«О Господи, помоги убежать!» — молился он. «Убежишь — поймают, голову отрубят», — отвечал ему тот с небес голосом соседа по этапу.
— В челябинской тюрьме двое уголовников вбили мужику гвоздь в голову, а потом изнасиловали…
Человеку, который произнес эту фразу, девяносто лет. Худой, седоволосый, светлоглазый и ироничный старик. Он очень любит собирать грибы по ясным вишерским борам. Однажды, рассказывает, нашел белый гриб, приподнял мох, а там — еще один, и еще один… Всего двадцать три.
— Однажды только такое было, — с радостью и сожалением качает он головой. — Однажды, один раз, один… Второго раза не будет.
Как не было второго суда. В той же самой челябинской тюрьме начальник конвоя, невидный человек, невзрачный такой, с азартом начал избивать заключенных рукоятью нагана. «Бейте их, бейте!» — кричал он. Но рядовые с места не двинулись, поскольку шел невинный тридцатый год.
Михаил Никонович Бутаков не был блатным, не стал сексотом. Он был сам по себе — сам себе царь.
Этап прибыл на место, здесь шло строительство Вишерских химических заводов, будущего бумкомбината, силами четвертого управления СЛОНа — Соловецких лагерей особого назначения. Начальником управления ВИШХИМЗа — строительства Вишерских химических заводов, под которыми понимались стройки не только на Вишере, но и на Каме, был Эдуард Петрович Берзин, тот самый, известный по делу Локкарта чекист, расстрелянный позднее в Магадане как японский шпион.
На Вишере работал в то время заключенный Шан-Гирей, татарский князь из свиты царя. О нем можно прочитать в книге Варлама Шаламова — антиромане «Вишера». Будущий писатель входил тогда в администрацию лагеря, хотя и сам прибыл на стройку со сроком и под конвоем.

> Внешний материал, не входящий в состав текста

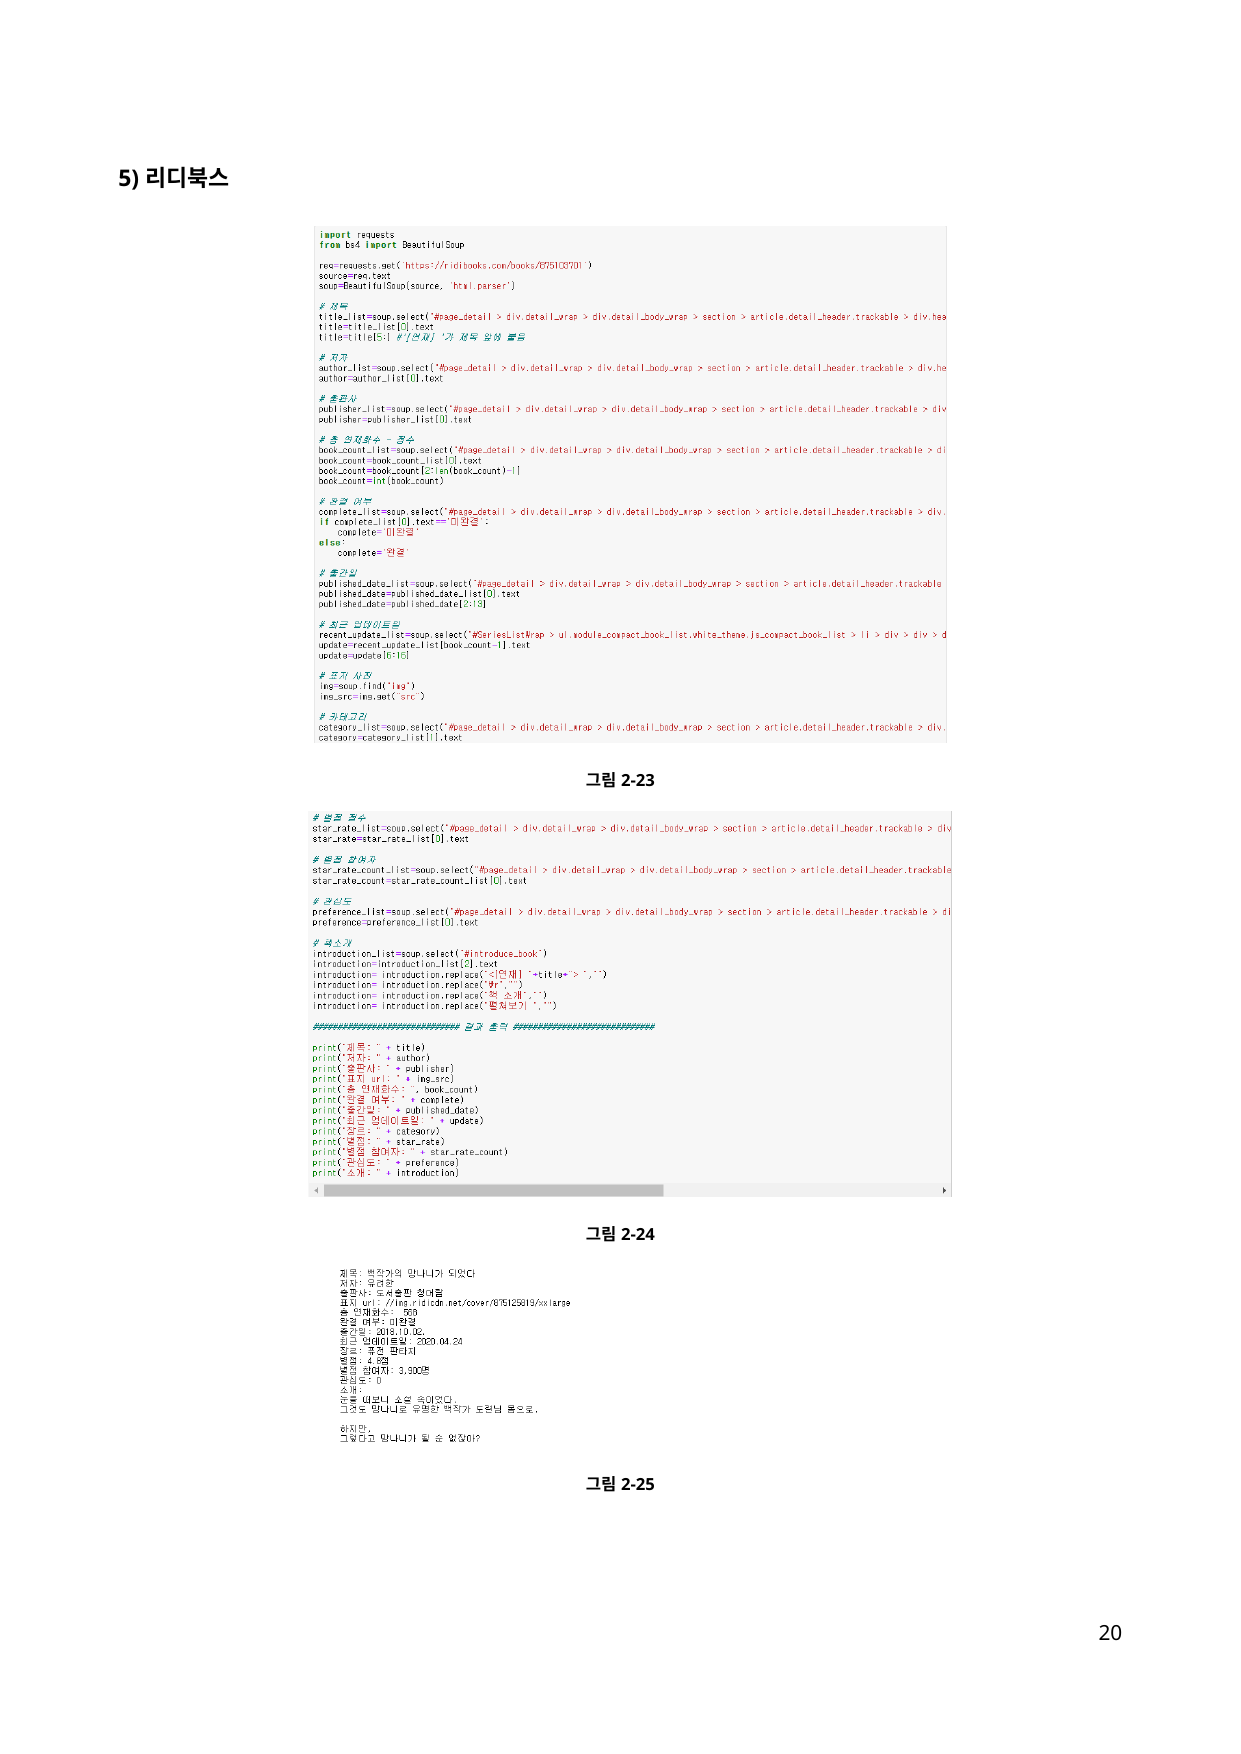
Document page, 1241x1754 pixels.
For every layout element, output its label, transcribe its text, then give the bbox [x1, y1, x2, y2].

picture [333, 1265, 928, 1447]
picture [308, 811, 953, 1197]
text 그림 2-25 [118, 1471, 1122, 1495]
picture [311, 226, 950, 743]
text 그림 2-23 [118, 767, 1122, 792]
text 그림 2-24 [118, 1221, 1122, 1245]
text 5) 리디북스 [118, 159, 1122, 193]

Первое зафиксированное письменно упоминание о поселении на месте нынешнего Красновишерска, в теперешнем пригороде — Морчанах, относится к 1689 году. В начале XIX века здесь было четырнадцать дворов со ста сорока тремя жителями. В начале XX века построена церковь.
Кроме воды, земли, гор и тайги здесь есть всё, но понемногу. Возникает такое ощущение, будто Вишера — сказочная шкатулка, инкрустированная всеми драгоценностями мира. Здесь были обнаружены медные руды, серный колчедан, золото и платина, соленосные пласты и залежи гипса. Ныне на Вишере качают нефть и добывают алмазы.

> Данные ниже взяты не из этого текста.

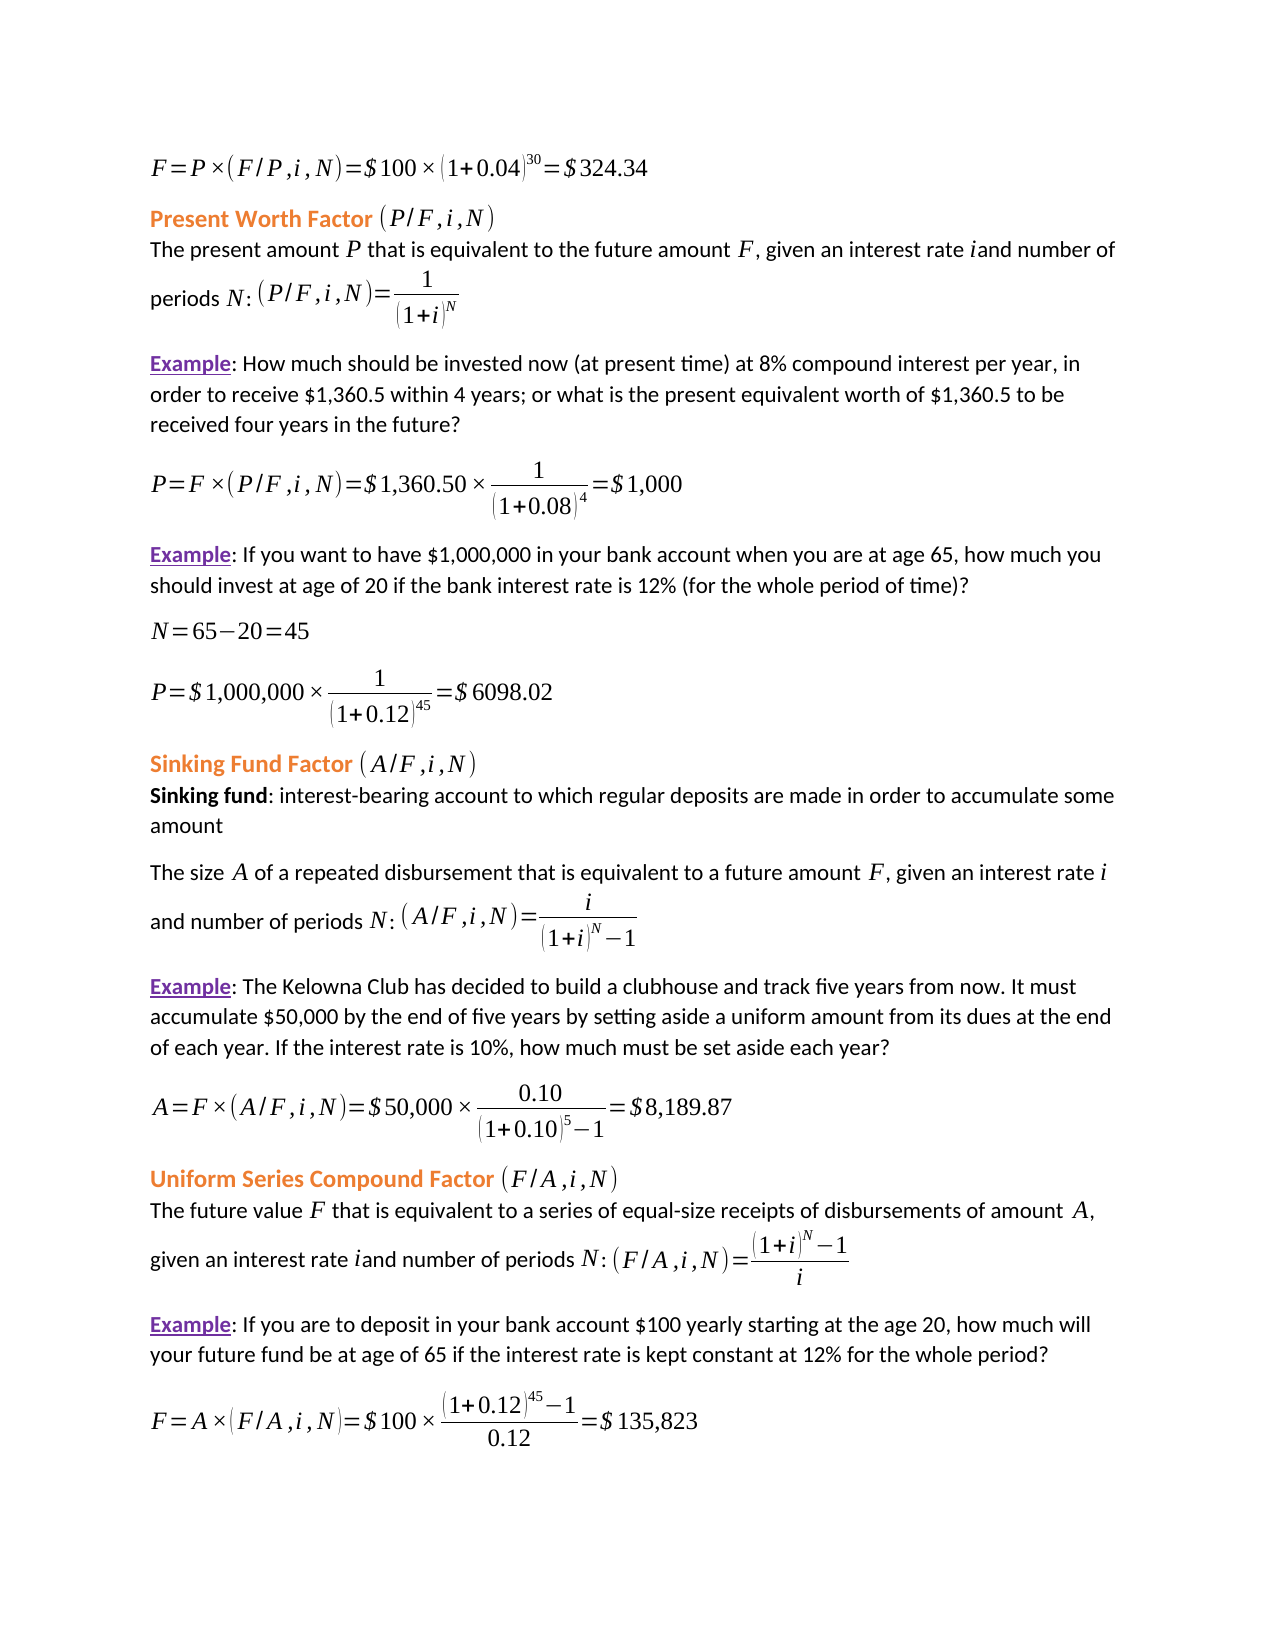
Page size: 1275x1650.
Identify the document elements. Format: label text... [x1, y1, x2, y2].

text The size of a repeated disbursement that is equivalent to a future amount , given an interest rate and number of periods : [150, 858, 1125, 953]
text The present amount that is equivalent to the future amount , given an interest rate and number of periods : [150, 236, 1125, 331]
subtitle Present Worth Factor [150, 203, 1125, 233]
text Example: The Kelowna Club has decided to build a clubhouse and track five years from now. It must accumulate $50,000 by the end of five years by setting aside a uniform amount from its dues at the end of each year. If the interest rate is 10%, how much must be set aside each year? [150, 972, 1125, 1061]
subtitle Sinking Fund Factor [150, 748, 1125, 779]
text Sinking fund: interest-bearing account to which regular deposits are made in order to accumulate some amount [150, 781, 1125, 839]
text Example: If you are to deposit in your bank account $100 yearly starting at the age 20, how much will your future fund be at age of 65 if the interest rate is kept constant at 12% for the whole period? [150, 1310, 1125, 1368]
text Example: How much should be invested now (at present time) at 8% compound interest per year, in order to receive $1,360.5 within 4 years; or what is the present equivalent worth of $1,360.5 to be received four years in the future? [150, 349, 1125, 438]
text The future value that is equivalent to a series of equal-size receipts of disbursements of amount , given an interest rate and number of periods : [150, 1196, 1125, 1291]
subtitle Uniform Series Compound Factor [150, 1163, 1125, 1194]
text Example: If you want to have $1,000,000 in your bank account when you are at age 65, how much you should invest at age of 20 if the bank interest rate is 12% (for the whole period of time)? [150, 541, 1125, 599]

Символ сегодняшней Вишеры — это, конечно, он, алмаз. Углерод, самый твердый минерал, рождающийся в земле под большим давлением. И в россыпях все равно одиночка, сколько бы ни было каратов. Сам себе царь. Как сильный человек — не сломать, не расколоть. А если огранить умело, то замерцает светом прожитых лет.
— К этой мере тогда прибегали редко, — рассказывает Бутаков. — После неудачного побега расстреляли группу молодых заключенных. За конбазой…
Знакомое место. Когда едешь от Соликамска до Красновишерска — сто асфальтированных километров между сосен, в конце минуешь железобетонный язьвинский мост, а затем такой же — новый, вижаихинский, рядом со старым, деревянным. За рекой, за Вишерой, возвышается синий плавник Полюда. И слева от моста начинаются сохранившиеся бараки мужского отделения бывшего лагеря, в которых до сих пор живут люди — никому не нужные, ни Богу, ни народу, ни правительству, честно отработавшие свое старухи. Ни звезд, ни алмазов не досталось героям тыла, доживающим свой век в камерах жестокого прошлого.
Справа от дороги находилось женское отделение лагеря. А за ним — конбаза, гужтранспорт: четыреста лошадей, на которых доставляли грузы из Соликамска, а позднее отправляли рулоны бумаги. В шестидесятых мы, лагерские пацаны, наблюдали с испугом в карьере за конбазой, как вываливаются из песка на белый свет человеческие кости. Бутаков, конечно, не помнит, а моя мать до слез хорошо знает имя одного из расстрелянных…
Место для строительства ВИШХИМЗа выбрали удачное — высокий, ровный песчаный берег. Сплошные золотые сосны. После войны на главной улице города посадили аллею лип, невысоких, густых. Теплых и ароматных после июльского дождя.
На Вишеру привезли германские машины, чтобы делать бумагу для шедевров пролетарского вождя и претенциозных столичных журналов. А среди сосен построили дом с мезонином — для Берзина. Он и сейчас стоит за высоким забором, как пришедшая в упадок барская усадьба. Через шестьдесят лет дом строителя социализма был приватизирован одним из последних директоров завода. Дом перешел в сферу частной собственности. Жители города были изумлены и бессильны. Знал бы Эдуард Петрович! Впрочем, у него был еще более своеобразный взгляд на законность.
Михаил Никонович жил вне лагерной территории, как и многие в то время. Среди бывших донских и кубанских казаков. Потом казаков куда-то увезли. Существует версия, что они остались лежать в песке, неподалеку от Камня Помянённого, вместе с детьми и женами, после того как им перекрыли дороги на юг. Умерли от голода и холода. Бутаков не слышал этой версии. Варлама Тихоновича он не помнит: тысяча людей прошли перед глазами этого человека.